New York Cool - Ask Miss Wendy

New York Cool - Music

 

Radio Department and
Asobi Seksu
South Street Seaport
July 15, 2011

Written and Photographed By:Geoff Leung

 

 

 

Opposite Photo:
Yuki Chikudate of Asobi Seksu




Asobi Seksu opened the evening with their novel brand of cacophony. Where the contrasting aural styles were made more surprising by the group's on-stage uniformity. Yuki Chikudate's vocal floated femininely while distorted guitars and drums shook speakers. The juxtaposition of Chikudate's voice with shoegazey instrumentals doesn't appear so contradictory when heard between head bangs and hair flips.


Asobi Seksu


Asobi Seksu

Supporting their latest album, Flourescence, Asobi Seksu played a varied set of old and new songs to a loyal crowd. Chikudate's energy guided fans through the set, a skill of personality that is often neglected. Her comfort and poise on stage was good for the band especially in this sunlit venue. The energy of the new songs didn't match the effortless power of "Thursday," but that didn't stop the crowd from falling for Chikudate.


Radio Department


By the time Sweden's Radio Department came on the sun had gone down and finally the mood of what was heard matched the scene on the pier. An interesting pairing of bands because while both bands should qualify as shoegaze and dream pop, each band gets there in a very different way. Though on stage lead-singer Johan Duncanson was almost the opposite of Yuki Chikudate, his presence totally worked for Radio Department. The speaking in between songs was more sparse than sips from a beer bottle, either because the group was shy of the mostly-Asobi-Seksu crowd or because they didn't speak much English.

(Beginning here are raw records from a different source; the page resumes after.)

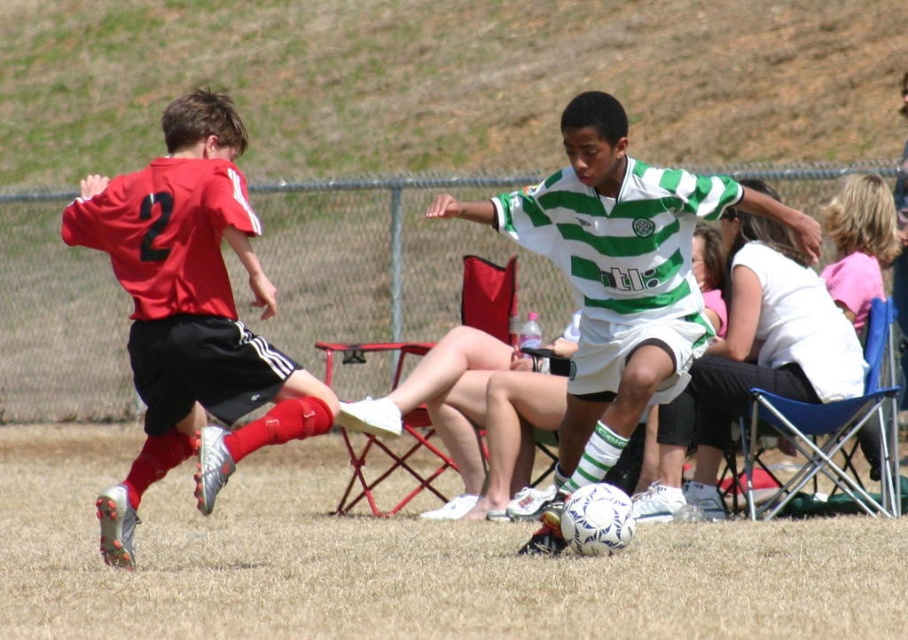
Is white matte soccer ball at center above matte red jersey at left?

Correct, white matte soccer ball at center is located above matte red jersey at left.

Does point (87, 205) come farther from viewer compared to point (257, 276)?

Yes, point (87, 205) is farther from viewer.

Does point (608, 452) lie in front of point (164, 170)?

No, (608, 452) is behind (164, 170).

The height and width of the screenshot is (640, 908). What are the coordinates of `white matte soccer ball at center` in the screenshot? It's located at (191, 316).

Is point (652, 381) positioned behind point (676, 378)?

That is False.

Between white matte soccer ball at center and green striped jersey at center, which one appears on the left side from the viewer's perspective?

green striped jersey at center is more to the left.

This screenshot has height=640, width=908. What do you see at coordinates (191, 316) in the screenshot?
I see `white matte soccer ball at center` at bounding box center [191, 316].

Find the location of `white matte soccer ball at center`. white matte soccer ball at center is located at coordinates (191, 316).

Does matte red jersey at left appear over green striped jersey at center?

No.

Can you confirm if matte red jersey at left is shorter than green striped jersey at center?

In fact, matte red jersey at left may be taller than green striped jersey at center.

Which is behind, point (130, 515) or point (571, 148)?

The point (571, 148) is behind.

What are the coordinates of `matte red jersey at left` in the screenshot? It's located at (190, 312).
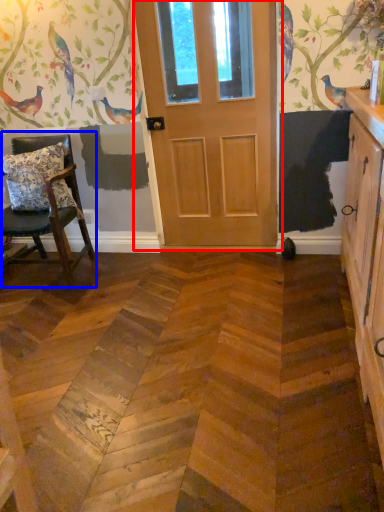
Question: Which of the following is the farthest to the observer, door (highlighted by a red box) or chair (highlighted by a blue box)?

Choices:
 (A) door
 (B) chair

Answer: (A)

Johan Duncanson of Radio Department

If the photos don't make it clear, the variation on stage was minimal. Each member played their part and they interacted with each other only through looks and nods, pointing with their eyes at what should happen next. But what was lacking in performance was made up for in a seamless set of summer evening music. Perhaps we shouldn't be surprised that a band so aptly named has so many radio-ready singles.